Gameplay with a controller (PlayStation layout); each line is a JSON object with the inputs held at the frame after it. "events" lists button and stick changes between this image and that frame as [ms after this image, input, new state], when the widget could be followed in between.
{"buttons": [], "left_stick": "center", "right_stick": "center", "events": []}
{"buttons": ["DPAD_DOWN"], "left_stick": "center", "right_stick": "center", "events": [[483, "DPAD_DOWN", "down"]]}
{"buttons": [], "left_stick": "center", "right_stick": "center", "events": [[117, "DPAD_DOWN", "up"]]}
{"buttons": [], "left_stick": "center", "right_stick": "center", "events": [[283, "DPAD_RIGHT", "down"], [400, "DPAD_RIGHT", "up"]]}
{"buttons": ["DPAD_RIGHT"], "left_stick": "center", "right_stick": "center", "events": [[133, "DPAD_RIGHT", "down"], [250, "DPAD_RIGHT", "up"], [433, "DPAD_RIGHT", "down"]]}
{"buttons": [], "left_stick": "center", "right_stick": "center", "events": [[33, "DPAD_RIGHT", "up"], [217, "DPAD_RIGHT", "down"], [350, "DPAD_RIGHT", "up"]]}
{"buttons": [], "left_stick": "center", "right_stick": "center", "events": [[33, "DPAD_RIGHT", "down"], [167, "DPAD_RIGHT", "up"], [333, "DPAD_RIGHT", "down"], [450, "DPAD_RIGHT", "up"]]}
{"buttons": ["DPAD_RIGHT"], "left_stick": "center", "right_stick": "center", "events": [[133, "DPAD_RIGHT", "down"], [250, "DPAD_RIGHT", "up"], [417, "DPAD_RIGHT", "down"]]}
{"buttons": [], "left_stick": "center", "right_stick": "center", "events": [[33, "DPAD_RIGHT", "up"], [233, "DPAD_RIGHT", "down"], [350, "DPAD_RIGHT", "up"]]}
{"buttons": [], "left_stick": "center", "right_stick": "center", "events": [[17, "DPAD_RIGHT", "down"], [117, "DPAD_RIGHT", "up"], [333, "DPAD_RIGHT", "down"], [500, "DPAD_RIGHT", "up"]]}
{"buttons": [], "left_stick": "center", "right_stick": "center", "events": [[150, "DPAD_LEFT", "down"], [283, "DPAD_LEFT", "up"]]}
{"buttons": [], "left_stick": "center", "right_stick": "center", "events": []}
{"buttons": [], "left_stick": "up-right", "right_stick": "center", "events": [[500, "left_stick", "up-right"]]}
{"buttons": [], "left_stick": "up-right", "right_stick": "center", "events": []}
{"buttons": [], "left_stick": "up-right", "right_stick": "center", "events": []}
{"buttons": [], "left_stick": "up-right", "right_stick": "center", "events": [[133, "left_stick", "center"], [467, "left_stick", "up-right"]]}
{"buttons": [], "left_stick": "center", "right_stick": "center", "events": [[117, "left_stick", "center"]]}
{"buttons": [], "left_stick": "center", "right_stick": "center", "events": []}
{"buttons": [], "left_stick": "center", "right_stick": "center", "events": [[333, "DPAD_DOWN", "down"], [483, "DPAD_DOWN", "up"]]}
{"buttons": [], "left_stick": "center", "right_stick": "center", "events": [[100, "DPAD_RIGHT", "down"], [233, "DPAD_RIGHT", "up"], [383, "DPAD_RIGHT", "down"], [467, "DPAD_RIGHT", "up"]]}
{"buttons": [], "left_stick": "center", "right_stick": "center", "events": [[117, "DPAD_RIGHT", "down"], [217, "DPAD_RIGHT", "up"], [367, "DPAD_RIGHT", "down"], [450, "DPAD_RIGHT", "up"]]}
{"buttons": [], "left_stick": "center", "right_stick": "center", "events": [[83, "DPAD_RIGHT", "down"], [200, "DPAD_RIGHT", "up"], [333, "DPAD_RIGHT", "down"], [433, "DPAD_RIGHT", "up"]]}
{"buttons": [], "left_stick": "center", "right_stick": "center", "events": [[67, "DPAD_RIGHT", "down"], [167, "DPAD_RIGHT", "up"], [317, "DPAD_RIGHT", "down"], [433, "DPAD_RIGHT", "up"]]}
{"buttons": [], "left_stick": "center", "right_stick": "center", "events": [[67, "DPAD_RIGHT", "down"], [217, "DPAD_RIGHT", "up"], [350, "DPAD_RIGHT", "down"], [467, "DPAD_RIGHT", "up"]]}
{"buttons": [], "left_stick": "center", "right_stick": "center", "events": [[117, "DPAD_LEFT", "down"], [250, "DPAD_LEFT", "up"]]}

++++++

## [Exercise prompt]
All records shown above are to be reproduced without any alteration.

## [Finished task]
Gameplay with a controller (PlayStation layout); each line is a JSON object with the inputs held at the frame after it. "events" lists button and stick changes between this image and that frame as [ms after this image, input, new state], when the widget could be followed in between.
{"buttons": [], "left_stick": "center", "right_stick": "center", "events": []}
{"buttons": ["DPAD_DOWN"], "left_stick": "center", "right_stick": "center", "events": [[483, "DPAD_DOWN", "down"]]}
{"buttons": [], "left_stick": "center", "right_stick": "center", "events": [[117, "DPAD_DOWN", "up"]]}
{"buttons": [], "left_stick": "center", "right_stick": "center", "events": [[283, "DPAD_RIGHT", "down"], [400, "DPAD_RIGHT", "up"]]}
{"buttons": ["DPAD_RIGHT"], "left_stick": "center", "right_stick": "center", "events": [[133, "DPAD_RIGHT", "down"], [250, "DPAD_RIGHT", "up"], [433, "DPAD_RIGHT", "down"]]}
{"buttons": [], "left_stick": "center", "right_stick": "center", "events": [[33, "DPAD_RIGHT", "up"], [217, "DPAD_RIGHT", "down"], [350, "DPAD_RIGHT", "up"]]}
{"buttons": [], "left_stick": "center", "right_stick": "center", "events": [[33, "DPAD_RIGHT", "down"], [167, "DPAD_RIGHT", "up"], [333, "DPAD_RIGHT", "down"], [450, "DPAD_RIGHT", "up"]]}
{"buttons": ["DPAD_RIGHT"], "left_stick": "center", "right_stick": "center", "events": [[133, "DPAD_RIGHT", "down"], [250, "DPAD_RIGHT", "up"], [417, "DPAD_RIGHT", "down"]]}
{"buttons": [], "left_stick": "center", "right_stick": "center", "events": [[33, "DPAD_RIGHT", "up"], [233, "DPAD_RIGHT", "down"], [350, "DPAD_RIGHT", "up"]]}
{"buttons": [], "left_stick": "center", "right_stick": "center", "events": [[17, "DPAD_RIGHT", "down"], [117, "DPAD_RIGHT", "up"], [333, "DPAD_RIGHT", "down"], [500, "DPAD_RIGHT", "up"]]}
{"buttons": [], "left_stick": "center", "right_stick": "center", "events": [[150, "DPAD_LEFT", "down"], [283, "DPAD_LEFT", "up"]]}
{"buttons": [], "left_stick": "center", "right_stick": "center", "events": []}
{"buttons": [], "left_stick": "up-right", "right_stick": "center", "events": [[500, "left_stick", "up-right"]]}
{"buttons": [], "left_stick": "up-right", "right_stick": "center", "events": []}
{"buttons": [], "left_stick": "up-right", "right_stick": "center", "events": []}
{"buttons": [], "left_stick": "up-right", "right_stick": "center", "events": [[133, "left_stick", "center"], [467, "left_stick", "up-right"]]}
{"buttons": [], "left_stick": "center", "right_stick": "center", "events": [[117, "left_stick", "center"]]}
{"buttons": [], "left_stick": "center", "right_stick": "center", "events": []}
{"buttons": [], "left_stick": "center", "right_stick": "center", "events": [[333, "DPAD_DOWN", "down"], [483, "DPAD_DOWN", "up"]]}
{"buttons": [], "left_stick": "center", "right_stick": "center", "events": [[100, "DPAD_RIGHT", "down"], [233, "DPAD_RIGHT", "up"], [383, "DPAD_RIGHT", "down"], [467, "DPAD_RIGHT", "up"]]}
{"buttons": [], "left_stick": "center", "right_stick": "center", "events": [[117, "DPAD_RIGHT", "down"], [217, "DPAD_RIGHT", "up"], [367, "DPAD_RIGHT", "down"], [450, "DPAD_RIGHT", "up"]]}
{"buttons": [], "left_stick": "center", "right_stick": "center", "events": [[83, "DPAD_RIGHT", "down"], [200, "DPAD_RIGHT", "up"], [333, "DPAD_RIGHT", "down"], [433, "DPAD_RIGHT", "up"]]}
{"buttons": [], "left_stick": "center", "right_stick": "center", "events": [[67, "DPAD_RIGHT", "down"], [167, "DPAD_RIGHT", "up"], [317, "DPAD_RIGHT", "down"], [433, "DPAD_RIGHT", "up"]]}
{"buttons": [], "left_stick": "center", "right_stick": "center", "events": [[67, "DPAD_RIGHT", "down"], [217, "DPAD_RIGHT", "up"], [350, "DPAD_RIGHT", "down"], [467, "DPAD_RIGHT", "up"]]}
{"buttons": [], "left_stick": "center", "right_stick": "center", "events": [[117, "DPAD_LEFT", "down"], [250, "DPAD_LEFT", "up"]]}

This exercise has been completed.